(Stored data entries)

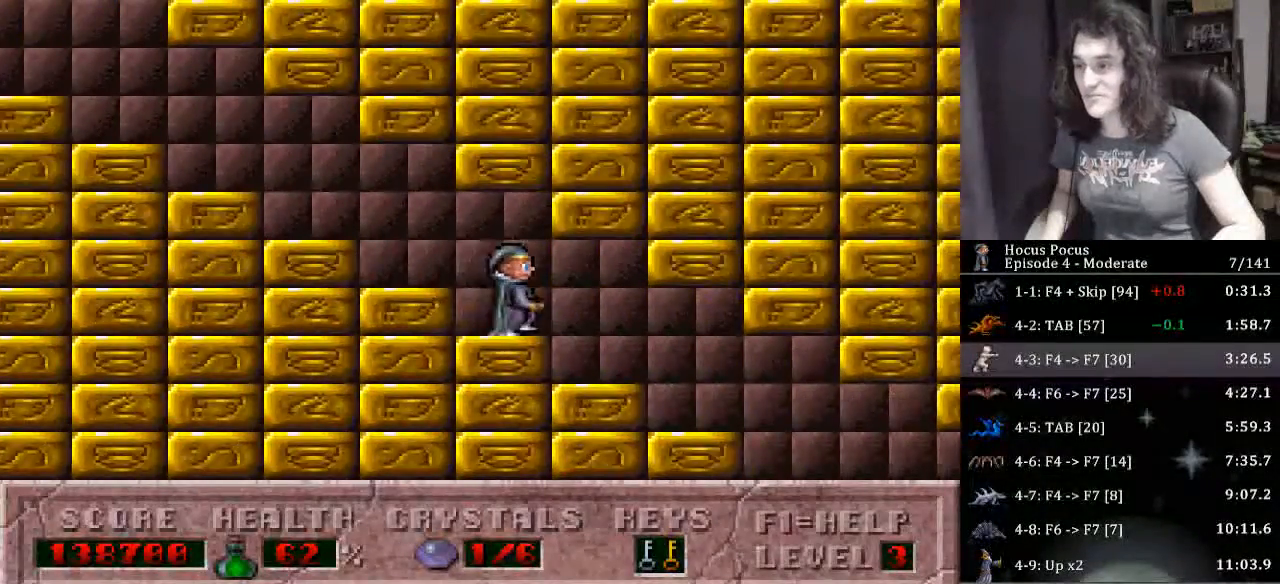
{"keys": ["right"], "events": []}
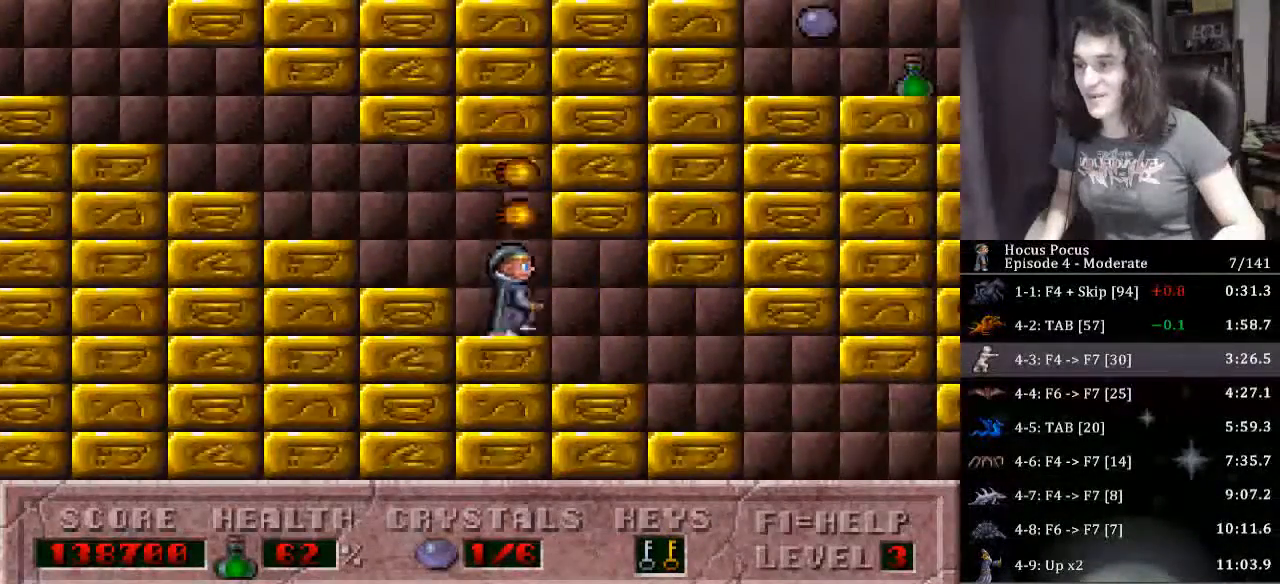
{"keys": ["right"], "events": []}
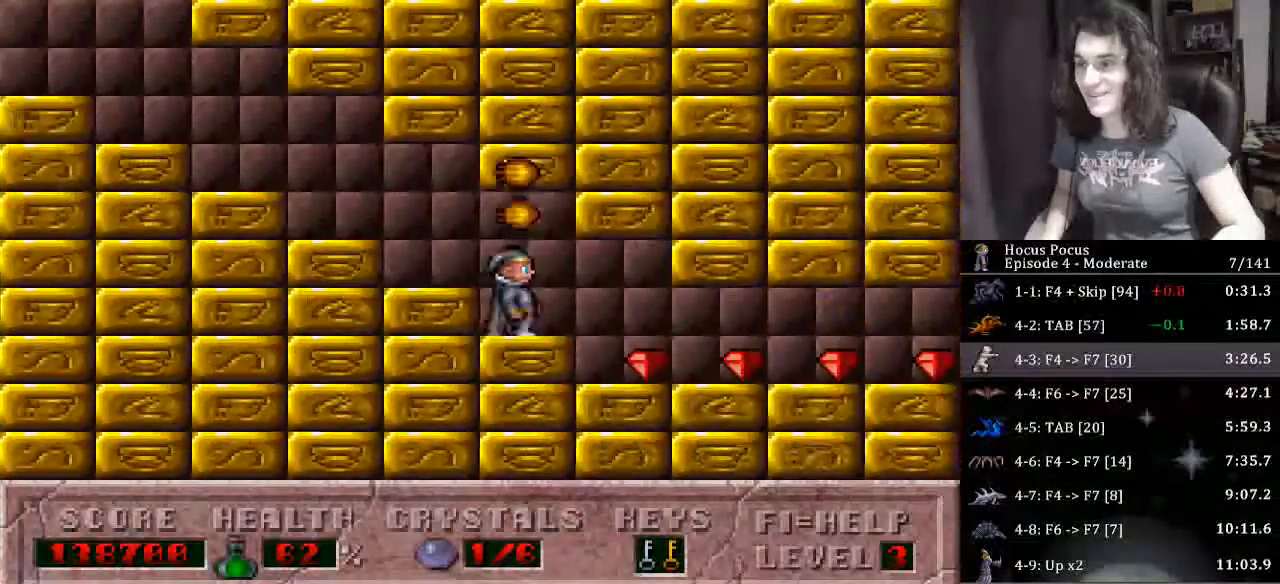
{"keys": ["right"], "events": []}
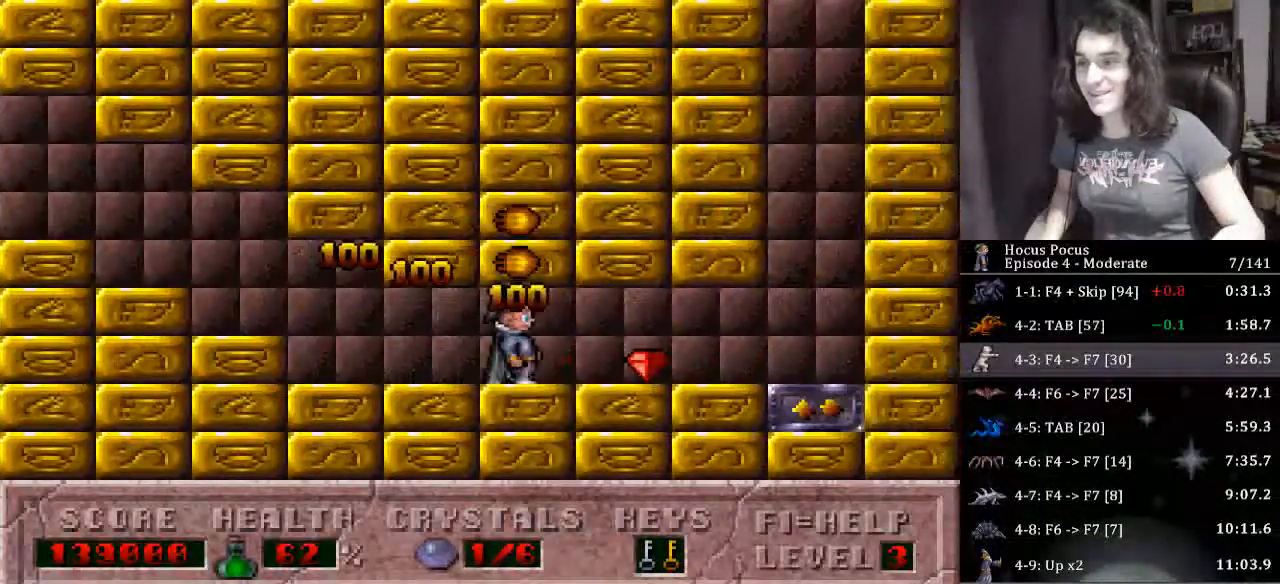
{"keys": ["right", "up"], "events": [[500, "up", "down"]]}
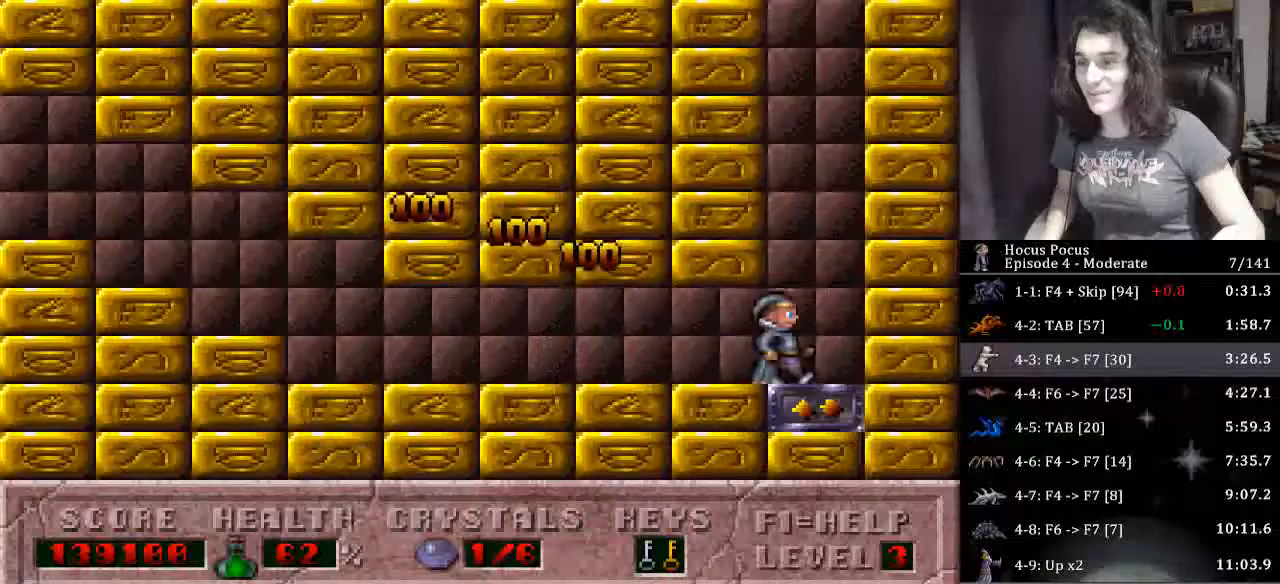
{"keys": ["left", "up"], "events": [[100, "left", "down"], [100, "right", "up"]]}
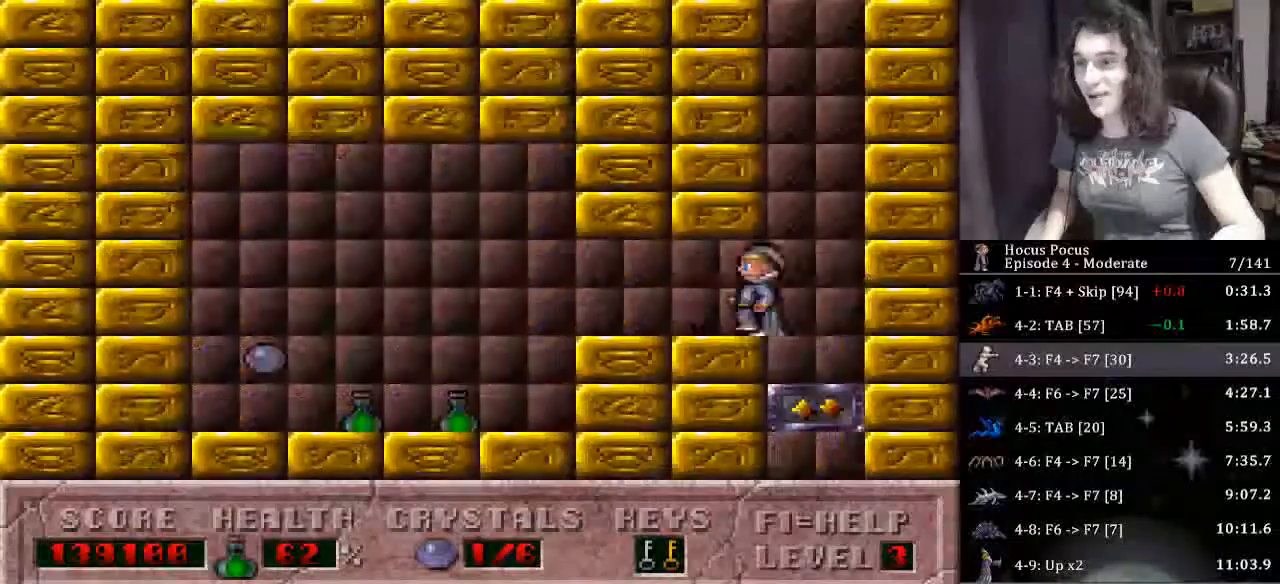
{"keys": ["left"], "events": [[200, "up", "up"]]}
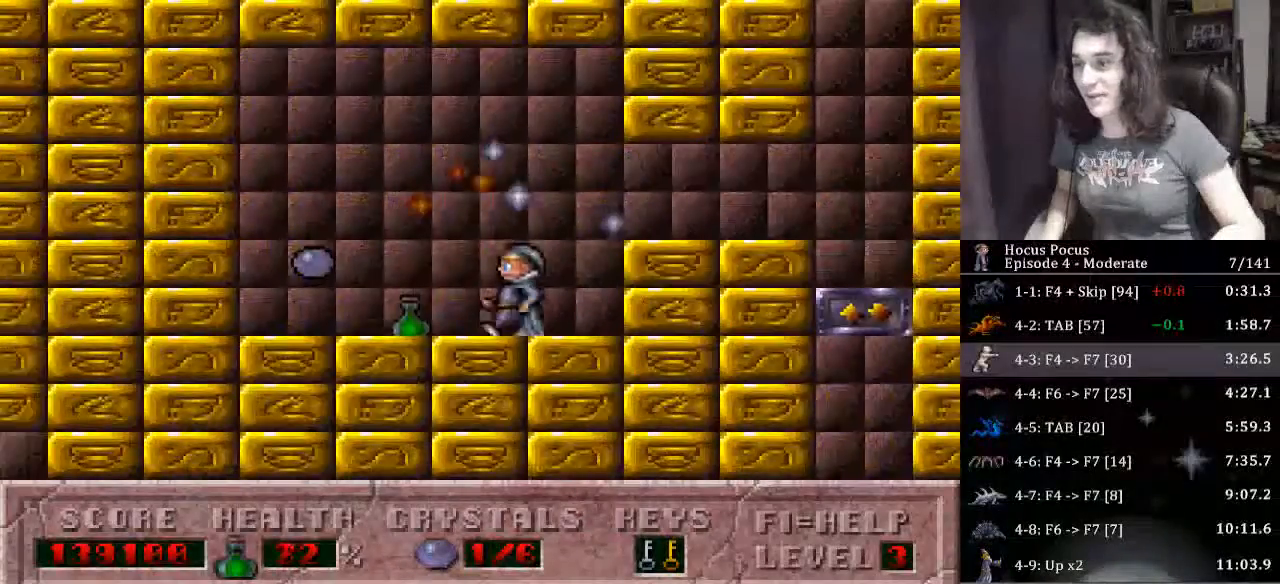
{"keys": ["right"], "events": [[267, "right", "down"], [300, "left", "up"]]}
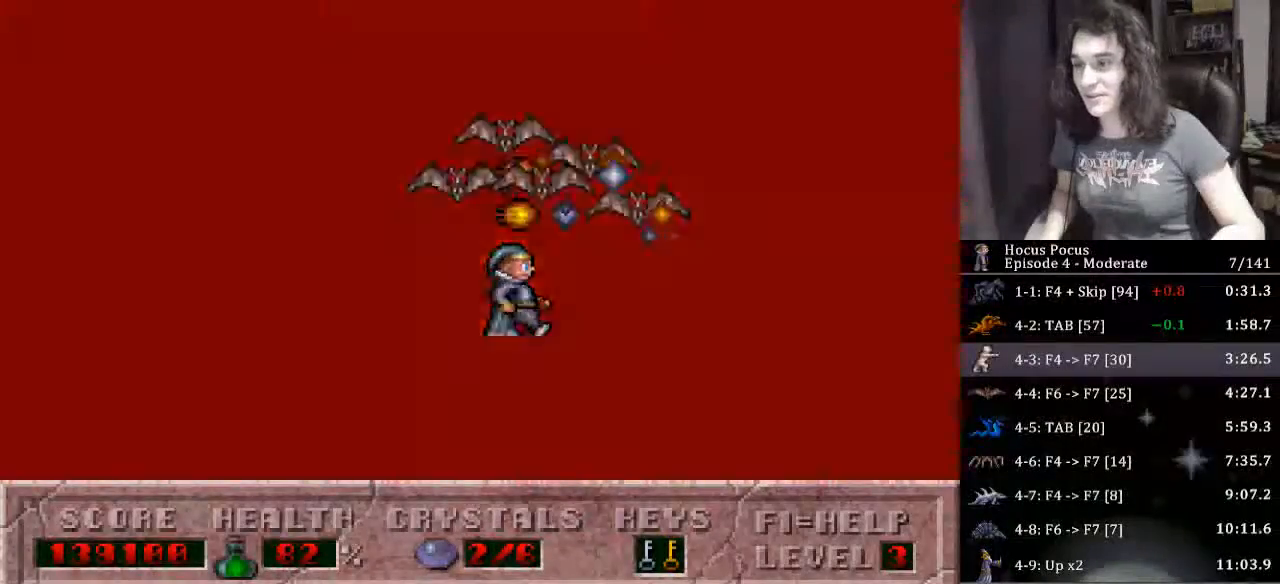
{"keys": ["ctrl_l", "right"], "events": [[333, "ctrl_l", "down"]]}
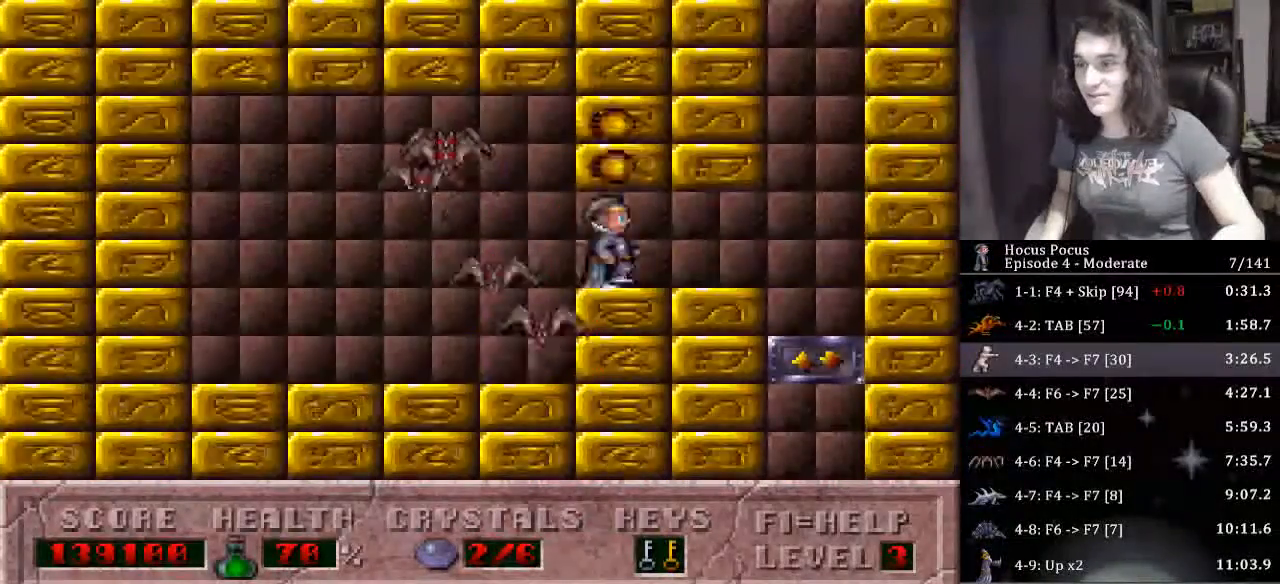
{"keys": ["down", "left"], "events": [[67, "ctrl_l", "up"], [333, "down", "down"], [367, "left", "down"], [433, "right", "up"]]}
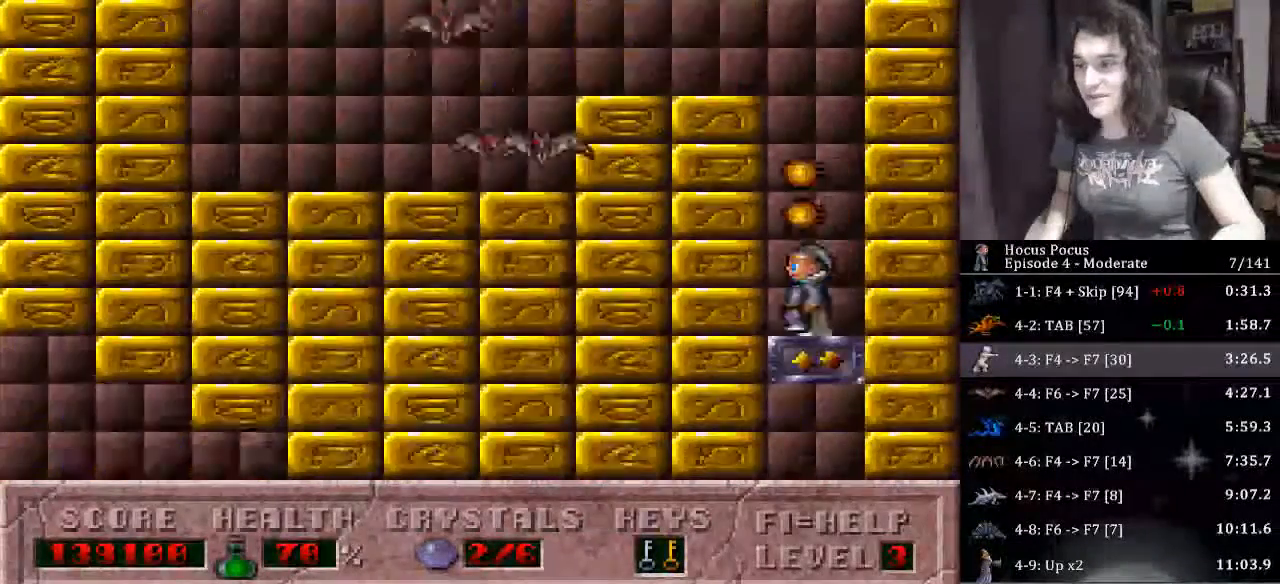
{"keys": ["down", "left"], "events": []}
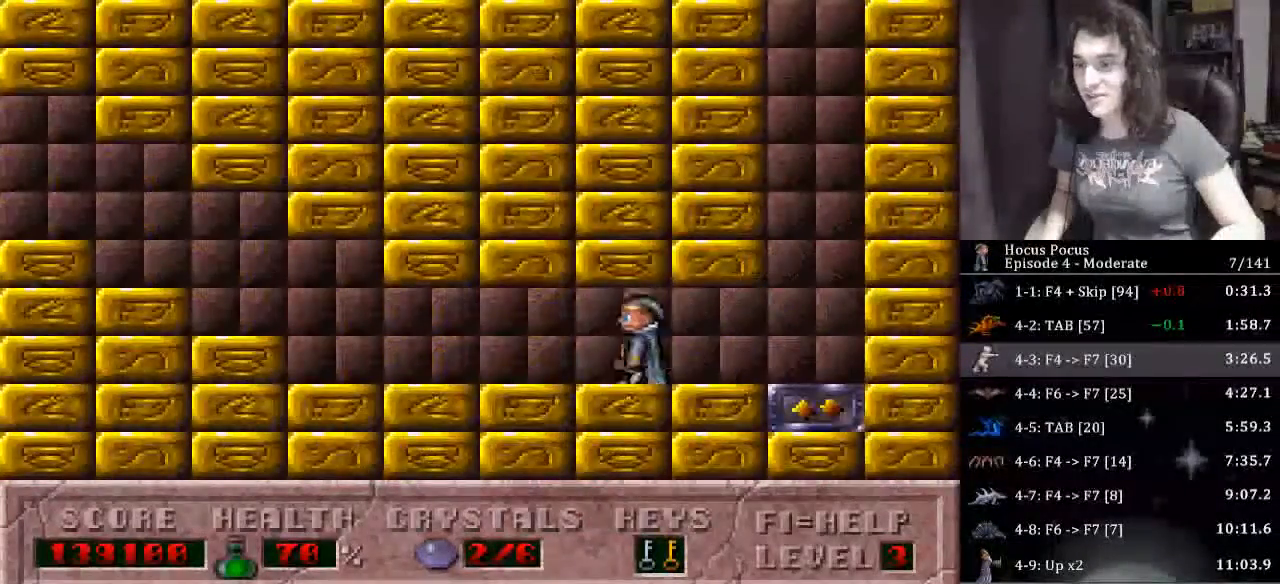
{"keys": ["left"], "events": [[33, "down", "up"]]}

**WHAT NEEDS TO BE DONE**
Could you retype every line above exactly as it appears, skipping the pictures?

**ANSWER TO THIS PROBLEM**
{"keys": ["right"], "events": []}
{"keys": ["right"], "events": []}
{"keys": ["right"], "events": []}
{"keys": ["right", "up"], "events": [[500, "up", "down"]]}
{"keys": ["left", "up"], "events": [[100, "left", "down"], [100, "right", "up"]]}
{"keys": ["left"], "events": [[200, "up", "up"]]}
{"keys": ["right"], "events": [[267, "right", "down"], [300, "left", "up"]]}
{"keys": ["ctrl_l", "right"], "events": [[333, "ctrl_l", "down"]]}
{"keys": ["down", "left"], "events": [[67, "ctrl_l", "up"], [333, "down", "down"], [367, "left", "down"], [433, "right", "up"]]}
{"keys": ["down", "left"], "events": []}
{"keys": ["left"], "events": [[33, "down", "up"]]}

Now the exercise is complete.